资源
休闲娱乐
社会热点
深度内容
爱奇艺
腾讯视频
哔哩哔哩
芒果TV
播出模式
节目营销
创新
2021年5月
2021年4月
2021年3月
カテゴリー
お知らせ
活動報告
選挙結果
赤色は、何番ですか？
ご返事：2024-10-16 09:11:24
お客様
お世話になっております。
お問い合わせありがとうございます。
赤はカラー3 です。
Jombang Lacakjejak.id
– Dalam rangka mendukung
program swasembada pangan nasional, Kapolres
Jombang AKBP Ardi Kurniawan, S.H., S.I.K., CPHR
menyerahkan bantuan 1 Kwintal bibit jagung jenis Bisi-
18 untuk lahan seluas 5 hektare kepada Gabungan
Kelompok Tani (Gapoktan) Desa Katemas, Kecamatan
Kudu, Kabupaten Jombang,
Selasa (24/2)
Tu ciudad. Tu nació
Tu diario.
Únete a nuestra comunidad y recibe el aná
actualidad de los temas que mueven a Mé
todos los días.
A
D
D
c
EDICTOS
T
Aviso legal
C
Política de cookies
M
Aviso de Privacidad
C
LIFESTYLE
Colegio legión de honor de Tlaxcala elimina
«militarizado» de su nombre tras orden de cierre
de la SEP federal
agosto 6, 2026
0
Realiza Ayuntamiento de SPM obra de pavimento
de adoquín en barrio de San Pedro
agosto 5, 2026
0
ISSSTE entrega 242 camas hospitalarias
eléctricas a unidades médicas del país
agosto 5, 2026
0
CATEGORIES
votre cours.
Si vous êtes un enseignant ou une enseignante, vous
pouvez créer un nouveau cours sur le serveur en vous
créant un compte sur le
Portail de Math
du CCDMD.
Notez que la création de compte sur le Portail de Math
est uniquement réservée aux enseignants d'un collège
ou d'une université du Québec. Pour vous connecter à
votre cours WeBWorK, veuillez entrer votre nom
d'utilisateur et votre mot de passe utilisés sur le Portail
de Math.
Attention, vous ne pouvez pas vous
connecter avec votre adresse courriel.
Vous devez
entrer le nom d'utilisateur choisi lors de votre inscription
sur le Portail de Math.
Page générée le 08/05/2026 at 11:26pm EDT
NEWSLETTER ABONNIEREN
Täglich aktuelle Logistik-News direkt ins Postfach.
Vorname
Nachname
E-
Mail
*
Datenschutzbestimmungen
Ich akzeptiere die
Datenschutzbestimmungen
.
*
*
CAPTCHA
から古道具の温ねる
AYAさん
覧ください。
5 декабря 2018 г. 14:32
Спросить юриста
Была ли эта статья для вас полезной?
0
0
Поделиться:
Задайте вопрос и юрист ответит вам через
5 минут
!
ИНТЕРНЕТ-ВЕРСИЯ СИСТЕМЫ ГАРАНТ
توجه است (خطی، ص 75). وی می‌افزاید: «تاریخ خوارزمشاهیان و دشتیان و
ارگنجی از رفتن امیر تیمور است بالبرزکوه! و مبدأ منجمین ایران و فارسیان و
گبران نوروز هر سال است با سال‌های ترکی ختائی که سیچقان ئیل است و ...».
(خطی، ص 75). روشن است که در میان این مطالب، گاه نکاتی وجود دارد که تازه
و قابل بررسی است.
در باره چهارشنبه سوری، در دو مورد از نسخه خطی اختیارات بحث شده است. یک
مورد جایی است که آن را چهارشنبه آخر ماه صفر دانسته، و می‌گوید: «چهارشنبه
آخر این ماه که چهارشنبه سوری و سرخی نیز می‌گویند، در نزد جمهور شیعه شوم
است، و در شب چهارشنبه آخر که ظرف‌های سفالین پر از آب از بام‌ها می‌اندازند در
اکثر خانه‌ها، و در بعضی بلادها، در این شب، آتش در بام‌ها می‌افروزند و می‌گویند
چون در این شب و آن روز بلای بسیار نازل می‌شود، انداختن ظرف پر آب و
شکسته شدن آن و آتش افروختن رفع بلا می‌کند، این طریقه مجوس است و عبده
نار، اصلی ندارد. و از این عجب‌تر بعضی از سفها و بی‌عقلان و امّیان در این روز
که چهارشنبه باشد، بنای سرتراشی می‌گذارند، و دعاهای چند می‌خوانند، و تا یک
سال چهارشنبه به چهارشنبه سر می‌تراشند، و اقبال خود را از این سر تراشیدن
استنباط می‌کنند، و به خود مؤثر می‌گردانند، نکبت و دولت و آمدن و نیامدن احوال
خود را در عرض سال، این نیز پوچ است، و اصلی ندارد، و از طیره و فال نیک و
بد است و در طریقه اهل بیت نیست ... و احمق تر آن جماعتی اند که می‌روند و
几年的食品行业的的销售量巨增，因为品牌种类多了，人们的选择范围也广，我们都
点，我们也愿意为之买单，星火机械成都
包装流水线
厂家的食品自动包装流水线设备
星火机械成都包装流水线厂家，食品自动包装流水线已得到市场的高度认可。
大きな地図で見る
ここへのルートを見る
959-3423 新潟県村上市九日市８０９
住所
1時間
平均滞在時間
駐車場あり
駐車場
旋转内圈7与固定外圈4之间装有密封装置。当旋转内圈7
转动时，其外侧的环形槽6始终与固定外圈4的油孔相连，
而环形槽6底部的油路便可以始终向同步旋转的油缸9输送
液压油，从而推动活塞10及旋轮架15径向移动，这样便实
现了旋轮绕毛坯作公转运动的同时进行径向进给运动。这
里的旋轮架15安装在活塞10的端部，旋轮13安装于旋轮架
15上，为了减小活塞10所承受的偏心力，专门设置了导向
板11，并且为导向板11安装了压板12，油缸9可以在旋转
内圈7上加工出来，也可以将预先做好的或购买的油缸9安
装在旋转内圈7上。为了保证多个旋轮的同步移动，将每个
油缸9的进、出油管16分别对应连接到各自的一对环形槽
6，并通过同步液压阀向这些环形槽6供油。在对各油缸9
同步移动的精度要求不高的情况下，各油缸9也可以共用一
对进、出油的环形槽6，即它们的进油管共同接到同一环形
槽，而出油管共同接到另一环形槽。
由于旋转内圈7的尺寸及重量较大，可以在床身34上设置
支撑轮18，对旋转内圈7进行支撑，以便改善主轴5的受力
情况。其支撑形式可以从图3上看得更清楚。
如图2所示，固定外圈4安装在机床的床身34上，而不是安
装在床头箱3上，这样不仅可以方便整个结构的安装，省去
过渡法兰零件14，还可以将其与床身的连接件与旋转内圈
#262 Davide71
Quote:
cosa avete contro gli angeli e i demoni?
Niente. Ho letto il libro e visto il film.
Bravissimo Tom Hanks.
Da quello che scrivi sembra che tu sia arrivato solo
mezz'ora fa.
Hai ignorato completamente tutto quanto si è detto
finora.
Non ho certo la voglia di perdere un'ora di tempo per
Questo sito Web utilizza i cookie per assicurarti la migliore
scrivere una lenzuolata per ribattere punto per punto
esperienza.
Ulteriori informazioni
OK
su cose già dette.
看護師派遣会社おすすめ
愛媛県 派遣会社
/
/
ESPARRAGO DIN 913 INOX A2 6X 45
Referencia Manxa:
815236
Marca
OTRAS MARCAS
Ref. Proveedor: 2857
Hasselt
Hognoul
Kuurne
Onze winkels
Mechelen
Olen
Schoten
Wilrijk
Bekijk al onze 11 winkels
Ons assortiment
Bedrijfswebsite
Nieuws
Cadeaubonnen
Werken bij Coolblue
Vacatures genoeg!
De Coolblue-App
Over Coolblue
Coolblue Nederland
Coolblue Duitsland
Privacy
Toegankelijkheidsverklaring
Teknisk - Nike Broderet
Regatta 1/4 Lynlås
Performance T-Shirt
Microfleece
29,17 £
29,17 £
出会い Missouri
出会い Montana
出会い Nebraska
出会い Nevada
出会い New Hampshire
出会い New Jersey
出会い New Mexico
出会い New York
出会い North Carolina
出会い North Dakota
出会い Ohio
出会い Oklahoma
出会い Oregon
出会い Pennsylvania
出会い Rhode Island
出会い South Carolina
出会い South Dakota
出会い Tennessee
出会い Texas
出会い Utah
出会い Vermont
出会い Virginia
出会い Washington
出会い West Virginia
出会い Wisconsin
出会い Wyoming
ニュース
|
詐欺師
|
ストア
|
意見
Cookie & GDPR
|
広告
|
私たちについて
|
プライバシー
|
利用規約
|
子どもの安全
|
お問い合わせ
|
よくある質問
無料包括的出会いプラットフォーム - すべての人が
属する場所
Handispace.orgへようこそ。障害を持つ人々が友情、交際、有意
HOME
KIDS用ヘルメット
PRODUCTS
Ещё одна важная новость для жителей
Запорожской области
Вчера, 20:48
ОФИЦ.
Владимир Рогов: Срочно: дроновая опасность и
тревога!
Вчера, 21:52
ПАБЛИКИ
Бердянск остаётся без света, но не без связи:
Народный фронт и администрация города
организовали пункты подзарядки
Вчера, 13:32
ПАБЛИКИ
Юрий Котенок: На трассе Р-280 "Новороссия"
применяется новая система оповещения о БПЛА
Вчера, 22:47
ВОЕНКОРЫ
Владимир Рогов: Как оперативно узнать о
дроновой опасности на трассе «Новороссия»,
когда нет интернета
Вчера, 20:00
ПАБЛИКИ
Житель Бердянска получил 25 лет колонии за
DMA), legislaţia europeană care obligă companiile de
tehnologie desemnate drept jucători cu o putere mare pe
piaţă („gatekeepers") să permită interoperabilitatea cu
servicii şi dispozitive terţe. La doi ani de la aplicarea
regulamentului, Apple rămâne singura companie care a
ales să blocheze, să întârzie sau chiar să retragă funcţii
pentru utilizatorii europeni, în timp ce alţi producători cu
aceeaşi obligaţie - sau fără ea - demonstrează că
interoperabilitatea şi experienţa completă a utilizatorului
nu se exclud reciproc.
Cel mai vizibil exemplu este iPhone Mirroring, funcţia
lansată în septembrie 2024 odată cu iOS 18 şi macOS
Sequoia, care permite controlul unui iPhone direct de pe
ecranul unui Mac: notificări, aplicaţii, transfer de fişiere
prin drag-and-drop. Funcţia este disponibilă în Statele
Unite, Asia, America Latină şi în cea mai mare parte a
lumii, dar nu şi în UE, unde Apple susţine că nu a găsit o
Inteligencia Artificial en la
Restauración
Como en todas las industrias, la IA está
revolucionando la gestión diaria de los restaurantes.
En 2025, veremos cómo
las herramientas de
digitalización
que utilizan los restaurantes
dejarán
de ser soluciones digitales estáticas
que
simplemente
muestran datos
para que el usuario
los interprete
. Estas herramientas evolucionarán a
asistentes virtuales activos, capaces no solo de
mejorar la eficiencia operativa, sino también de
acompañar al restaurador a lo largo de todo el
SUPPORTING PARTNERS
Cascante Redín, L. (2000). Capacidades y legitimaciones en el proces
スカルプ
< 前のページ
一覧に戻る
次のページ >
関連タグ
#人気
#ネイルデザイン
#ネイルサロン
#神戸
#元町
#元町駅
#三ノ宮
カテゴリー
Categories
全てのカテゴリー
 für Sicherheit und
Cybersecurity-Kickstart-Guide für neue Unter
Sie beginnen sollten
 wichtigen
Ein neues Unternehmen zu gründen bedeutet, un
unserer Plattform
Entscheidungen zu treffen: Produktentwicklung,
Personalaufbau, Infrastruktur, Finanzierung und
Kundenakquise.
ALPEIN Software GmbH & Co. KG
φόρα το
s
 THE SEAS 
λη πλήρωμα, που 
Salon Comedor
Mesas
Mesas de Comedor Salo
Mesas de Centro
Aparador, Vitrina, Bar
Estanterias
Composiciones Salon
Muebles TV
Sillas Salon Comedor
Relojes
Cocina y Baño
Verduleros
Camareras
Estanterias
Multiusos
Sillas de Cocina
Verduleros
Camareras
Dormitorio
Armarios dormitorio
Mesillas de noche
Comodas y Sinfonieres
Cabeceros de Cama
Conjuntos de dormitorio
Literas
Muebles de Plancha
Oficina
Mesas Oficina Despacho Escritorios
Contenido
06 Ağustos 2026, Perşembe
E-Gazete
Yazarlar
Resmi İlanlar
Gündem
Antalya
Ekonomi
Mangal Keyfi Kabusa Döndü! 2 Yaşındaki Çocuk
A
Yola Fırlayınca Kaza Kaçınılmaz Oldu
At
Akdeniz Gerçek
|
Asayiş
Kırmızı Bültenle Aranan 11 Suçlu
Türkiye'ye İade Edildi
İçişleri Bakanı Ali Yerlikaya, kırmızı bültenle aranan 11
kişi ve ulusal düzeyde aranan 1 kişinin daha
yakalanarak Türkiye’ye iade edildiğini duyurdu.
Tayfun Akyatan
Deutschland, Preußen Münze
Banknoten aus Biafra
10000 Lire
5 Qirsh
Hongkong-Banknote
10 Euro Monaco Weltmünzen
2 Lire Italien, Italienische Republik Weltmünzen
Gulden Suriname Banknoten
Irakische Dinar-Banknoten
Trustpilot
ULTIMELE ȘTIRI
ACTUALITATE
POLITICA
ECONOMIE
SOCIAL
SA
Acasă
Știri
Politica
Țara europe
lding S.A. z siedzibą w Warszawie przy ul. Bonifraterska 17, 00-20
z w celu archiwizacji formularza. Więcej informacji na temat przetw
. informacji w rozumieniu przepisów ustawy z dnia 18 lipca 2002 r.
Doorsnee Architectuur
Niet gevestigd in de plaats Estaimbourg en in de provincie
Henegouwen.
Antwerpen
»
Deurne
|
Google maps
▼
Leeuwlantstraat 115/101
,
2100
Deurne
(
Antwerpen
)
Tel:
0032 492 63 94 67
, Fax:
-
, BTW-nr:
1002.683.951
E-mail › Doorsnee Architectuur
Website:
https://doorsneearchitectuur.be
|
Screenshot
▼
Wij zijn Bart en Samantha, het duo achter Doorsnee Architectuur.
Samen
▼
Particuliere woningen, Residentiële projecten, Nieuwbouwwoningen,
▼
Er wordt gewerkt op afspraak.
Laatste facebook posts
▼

▬▬▬▬▬▬

◆ **What you have to do**
How many lines of the items contain the string "Portail", matching case exactly? Reply with the number alone.

◆ **Response to the exercise**
4